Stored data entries
--- START ---

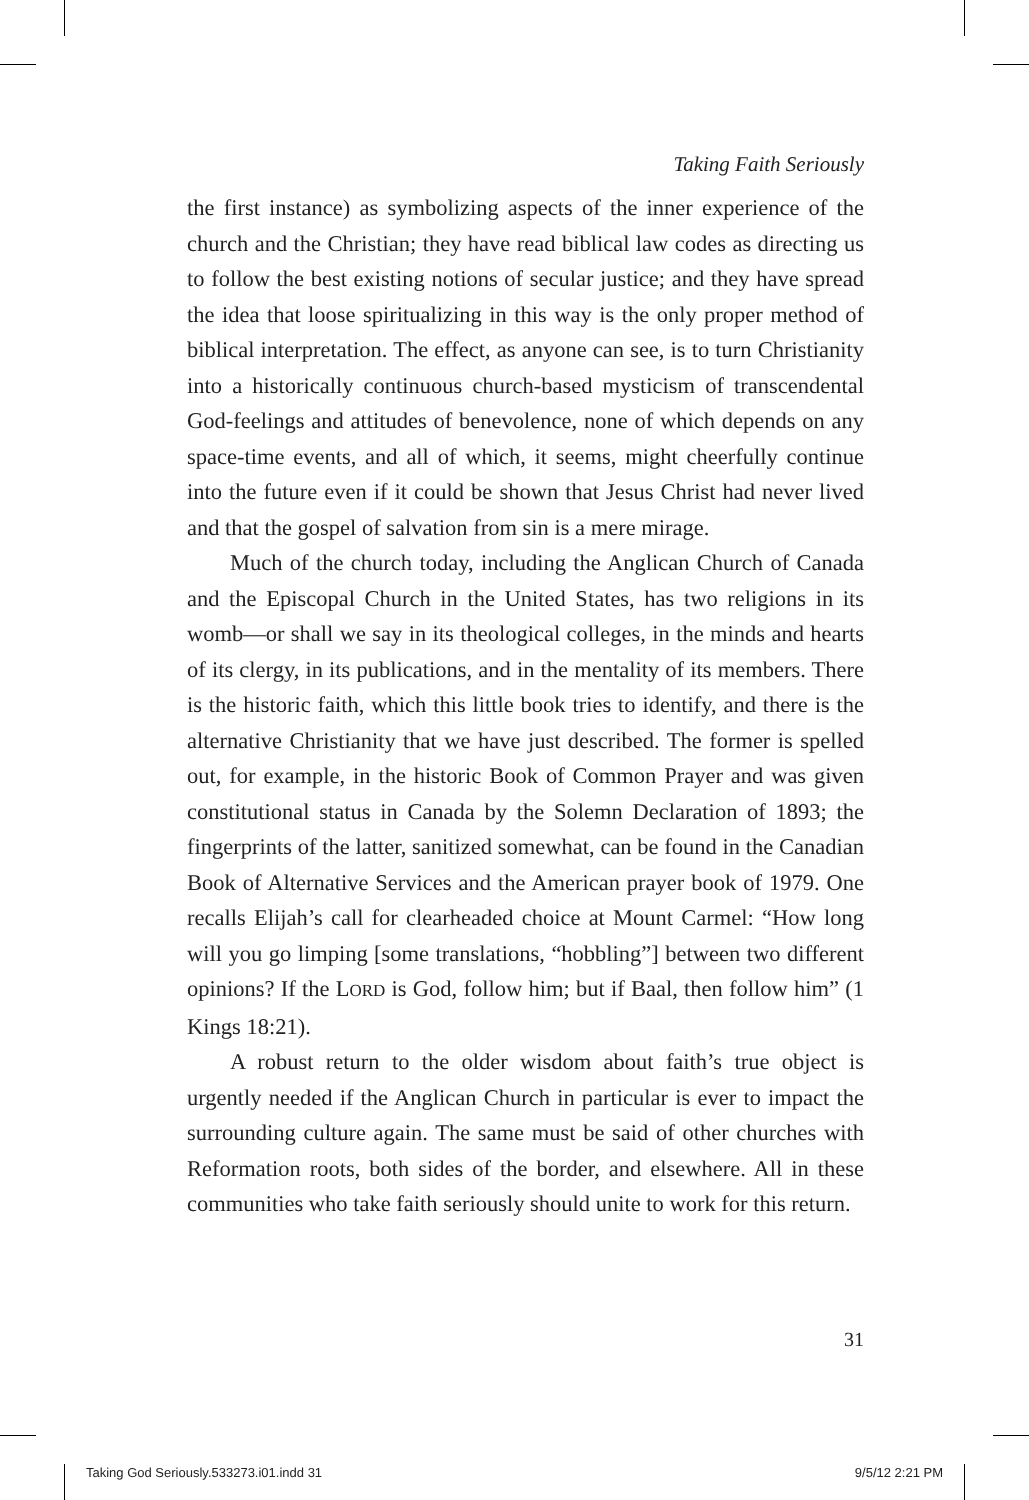Taking Faith Seriously
the first instance) as symbolizing aspects of the inner experience of the church and the Christian; they have read biblical law codes as directing us to follow the best existing notions of secular justice; and they have spread the idea that loose spiritualizing in this way is the only proper method of biblical interpretation. The effect, as anyone can see, is to turn Christianity into a historically continuous church-based mysticism of transcendental God-feelings and attitudes of benevolence, none of which depends on any space-time events, and all of which, it seems, might cheerfully continue into the future even if it could be shown that Jesus Christ had never lived and that the gospel of salvation from sin is a mere mirage.
Much of the church today, including the Anglican Church of Canada and the Episcopal Church in the United States, has two religions in its womb—or shall we say in its theological colleges, in the minds and hearts of its clergy, in its publications, and in the mentality of its members. There is the historic faith, which this little book tries to identify, and there is the alternative Christianity that we have just described. The former is spelled out, for example, in the historic Book of Common Prayer and was given constitutional status in Canada by the Solemn Declaration of 1893; the fingerprints of the latter, sanitized somewhat, can be found in the Canadian Book of Alternative Services and the American prayer book of 1979. One recalls Elijah’s call for clearheaded choice at Mount Carmel: “How long will you go limping [some translations, “hobbling”] between two different opinions? If the LORD is God, follow him; but if Baal, then follow him” (1 Kings 18:21).
A robust return to the older wisdom about faith’s true object is urgently needed if the Anglican Church in particular is ever to impact the surrounding culture again. The same must be said of other churches with Reformation roots, both sides of the border, and elsewhere. All in these communities who take faith seriously should unite to work for this return.
31
Taking God Seriously.533273.i01.indd 31
9/5/12 2:21 PM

--- END ---

#### [Your instructions]
Search the entries above for the string "Anglican". Copy each line in which it appears.

#### [Your response]
Much of the church today, including the Anglican Church of Canada and the Episcopal Church in the United States, has two religions in its womb—or shall we say in its theological colleges, in the minds and hearts of its clergy, in its publications, and in the mentality of its members. There is the historic faith, which this little book tries to identify, and there is the alternative Christianity that we have just described. The former is spelled out, for example, in the historic Book of Common Prayer and was given constitutional status in Canada by the Solemn Declaration of 1893; the fingerprints of the latter, sanitized somewhat, can be found in the Canadian Book of Alternative Services and the American prayer book of 1979. One recalls Elijah’s call for clearheaded choice at Mount Carmel: “How long will you go limping [some translations, “hobbling”] between two different opinions? If the LORD is God, follow him; but if Baal, then follow him” (1 Kings 18:21).
A robust return to the older wisdom about faith’s true object is urgently needed if the Anglican Church in particular is ever to impact the surrounding culture again. The same must be said of other churches with Reformation roots, both sides of the border, and elsewhere. All in these communities who take faith seriously should unite to work for this return.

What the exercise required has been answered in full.